### TASK PROMPT
From first line to last, copy the listing exactly and omit its pictures.

### GIVEN DATA
=== Section Start ===

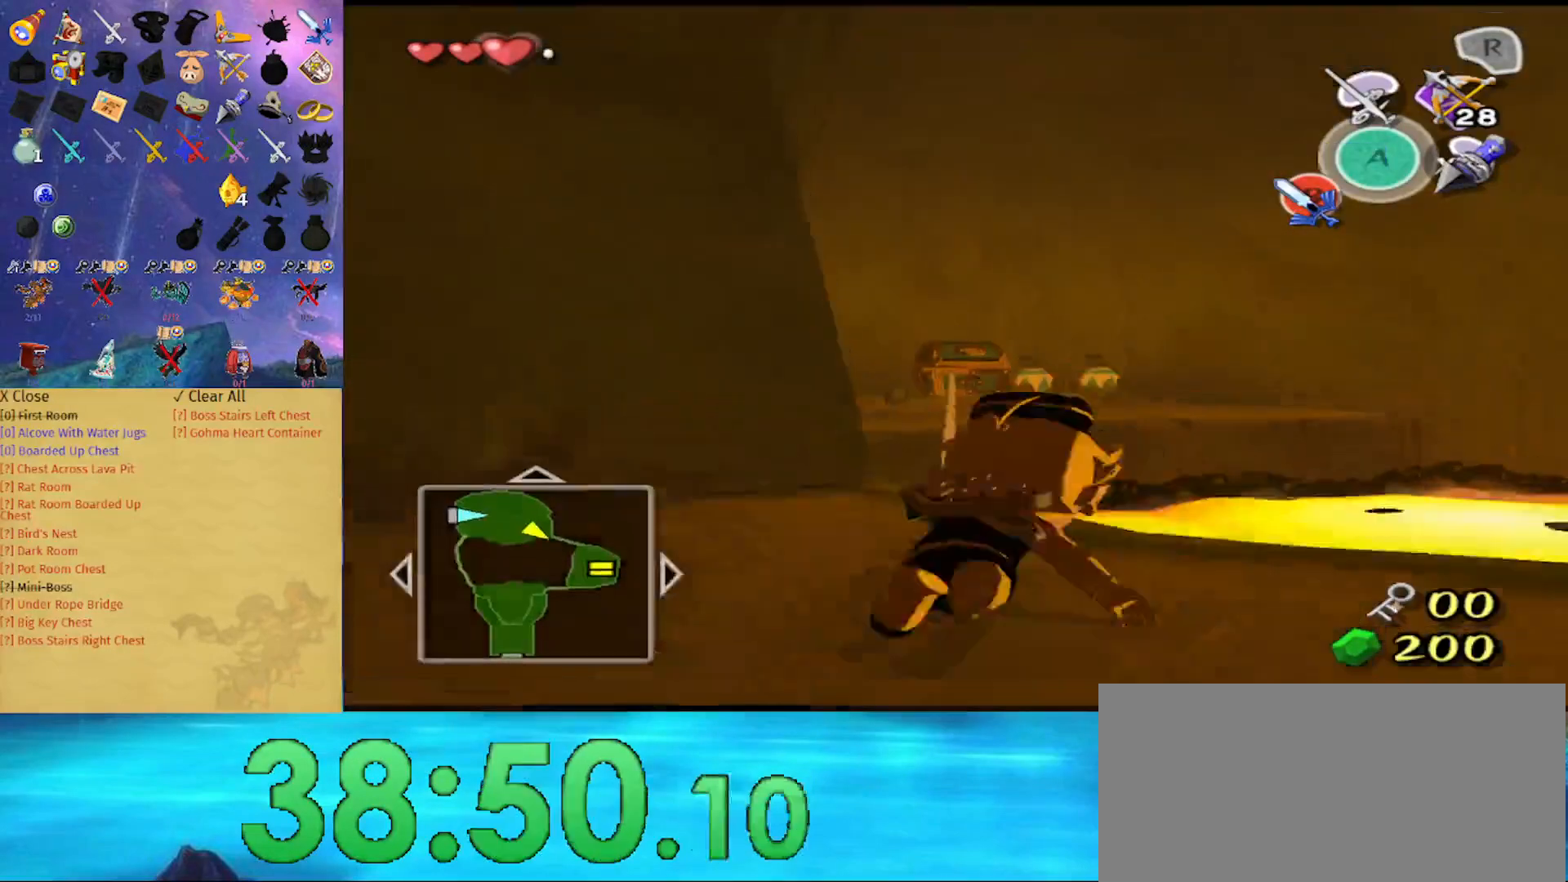
{"buttons": [], "left_stick": "center", "right_stick": "center", "events": [[33, "A", "down"], [100, "A", "up"], [167, "A", "down"], [233, "A", "up"], [333, "A", "down"], [367, "A", "up"], [467, "A", "down"], [500, "A", "up"]]}
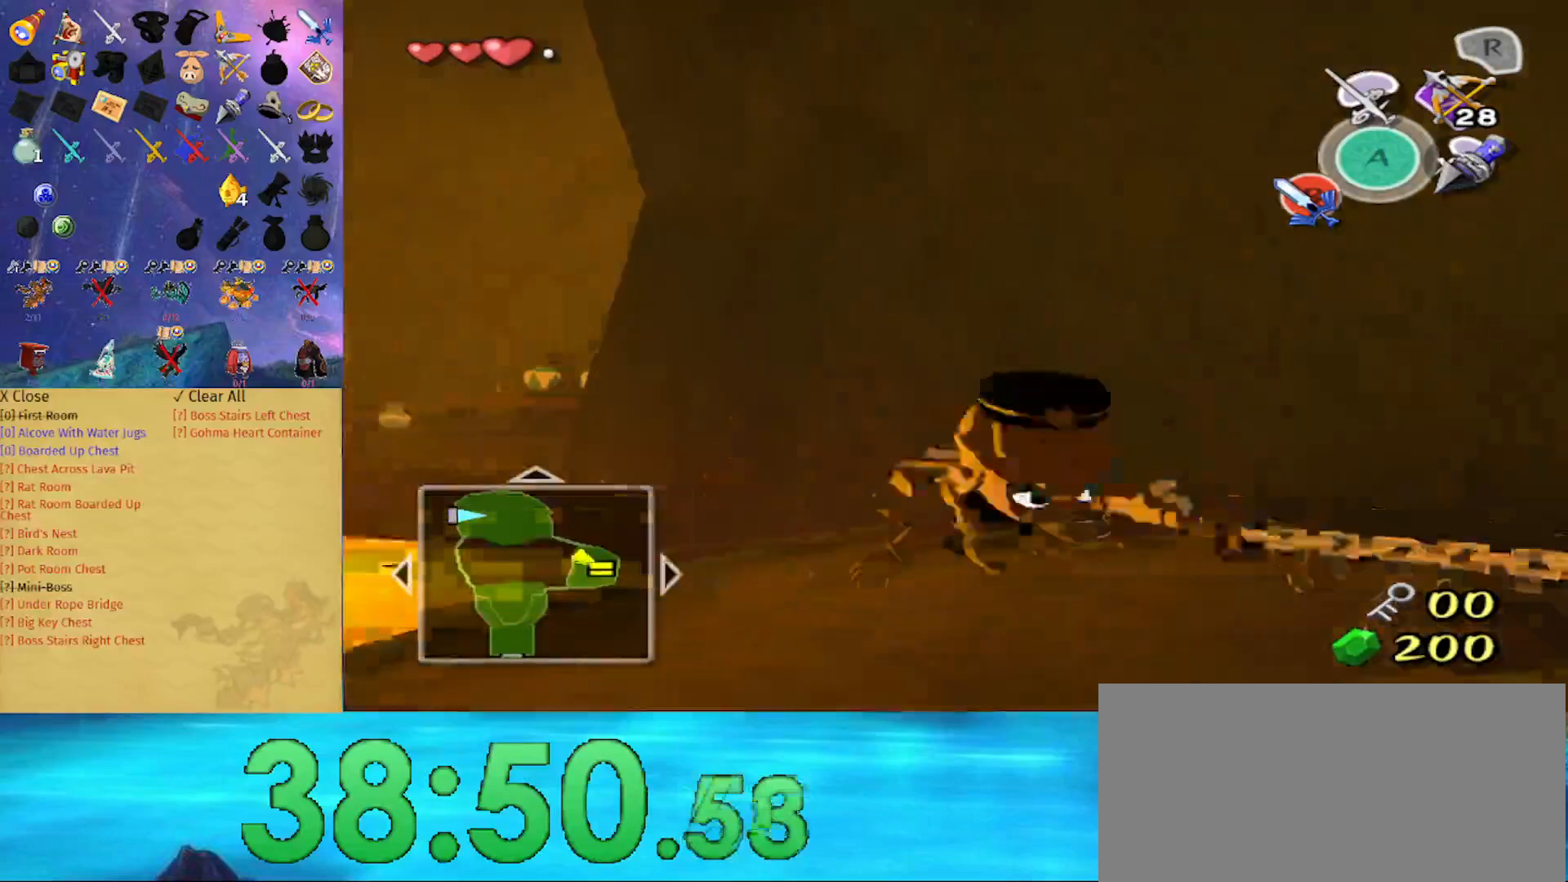
{"buttons": [], "left_stick": "center", "right_stick": "center", "events": [[100, "A", "down"], [200, "A", "up"], [267, "A", "down"], [333, "A", "up"], [433, "A", "down"], [500, "A", "up"]]}
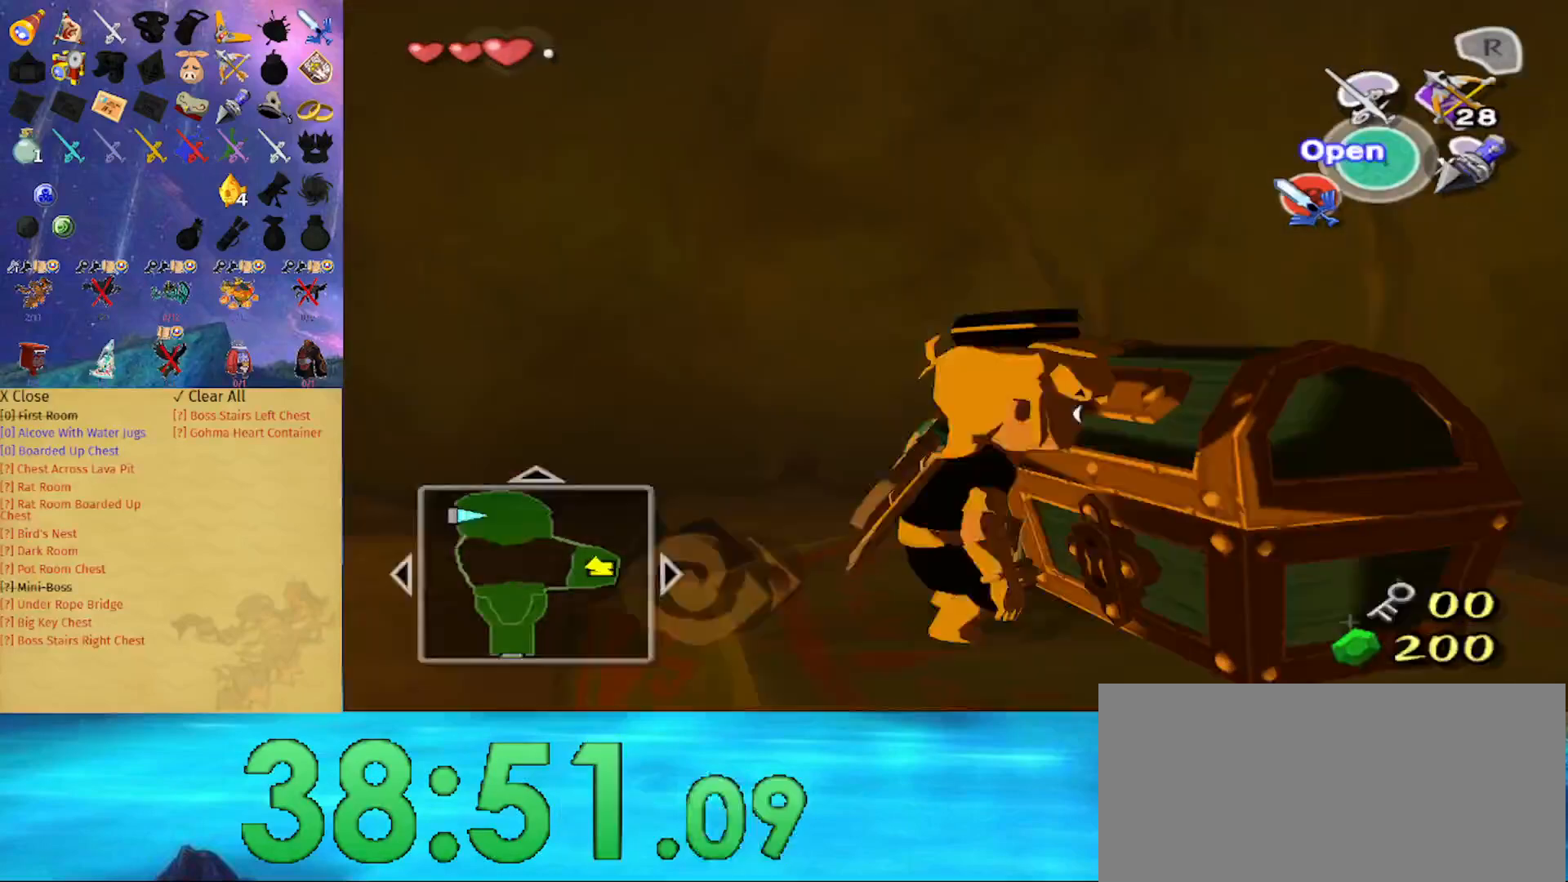
{"buttons": [], "left_stick": "center", "right_stick": "center", "events": [[67, "A", "down"], [133, "A", "up"]]}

=== Section End ===

### EXERCISE OUTPUT
{"buttons": [], "left_stick": "center", "right_stick": "center", "events": [[33, "A", "down"], [100, "A", "up"], [167, "A", "down"], [233, "A", "up"], [333, "A", "down"], [367, "A", "up"], [467, "A", "down"], [500, "A", "up"]]}
{"buttons": [], "left_stick": "center", "right_stick": "center", "events": [[100, "A", "down"], [200, "A", "up"], [267, "A", "down"], [333, "A", "up"], [433, "A", "down"], [500, "A", "up"]]}
{"buttons": [], "left_stick": "center", "right_stick": "center", "events": [[67, "A", "down"], [133, "A", "up"]]}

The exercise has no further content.